*** Available data ***
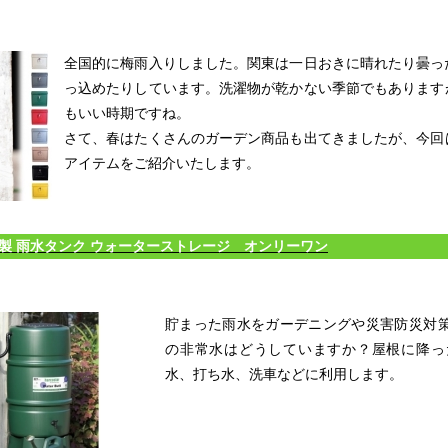
全国的に梅雨入りしました。関東は一日おきに晴れたり曇っ
っ込めたりしています。洗濯物が乾かない季節でもあります
もいい時期ですね。
さて、春はたくさんのガーデン商品も出てきましたが、今回
アイテムをご紹介いたします。
作品
サイト
作品
ar社製 雨水タンク ウォーターストレージ オンリーワン
貯まった雨水をガーデニングや災害防災対
の非常水はどうしていますか？屋根に降っ
水、打ち水、洗車などに利用します。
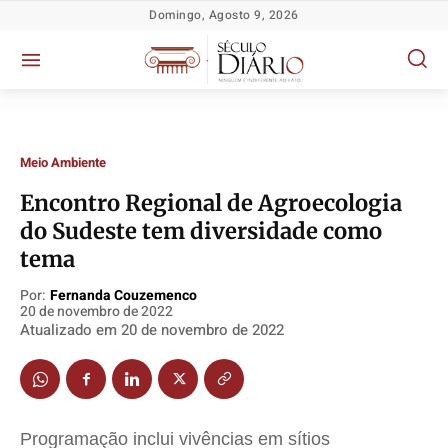
Domingo, Agosto 9, 2026
Meio Ambiente
Encontro Regional de Agroecologia
do Sudeste tem diversidade como
tema
Por:
Fernanda Couzemenco
20 de novembro de 2022
Política
Política
Política
Política
Atualizado em
20 de novembro de 2022
Socioeconômicas
Socioeconômicas
Socioeconômicas
Socioeconômicas
TV Século
TV Século
TV Século
TV Século
Justiça
Justiça
Justiça
Justiça
Programação inclui vivências em sítios
Educação
Educação
Educação
Educação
***
■ Exercise ■
Print the records above exactly, minus pictures.

■ Result for this exercise ■
全国的に梅雨入りしました。関東は一日おきに晴れたり曇っ
っ込めたりしています。洗濯物が乾かない季節でもあります
もいい時期ですね。
さて、春はたくさんのガーデン商品も出てきましたが、今回
アイテムをご紹介いたします。
作品
サイト
作品
ar社製 雨水タンク ウォーターストレージ オンリーワン
貯まった雨水をガーデニングや災害防災対
の非常水はどうしていますか？屋根に降っ
水、打ち水、洗車などに利用します。
Domingo, Agosto 9, 2026
Meio Ambiente
Encontro Regional de Agroecologia
do Sudeste tem diversidade como
tema
Por:
Fernanda Couzemenco
20 de novembro de 2022
Política
Política
Política
Política
Atualizado em
20 de novembro de 2022
Socioeconômicas
Socioeconômicas
Socioeconômicas
Socioeconômicas
TV Século
TV Século
TV Século
TV Século
Justiça
Justiça
Justiça
Justiça
Programação inclui vivências em sítios
Educação
Educação
Educação
Educação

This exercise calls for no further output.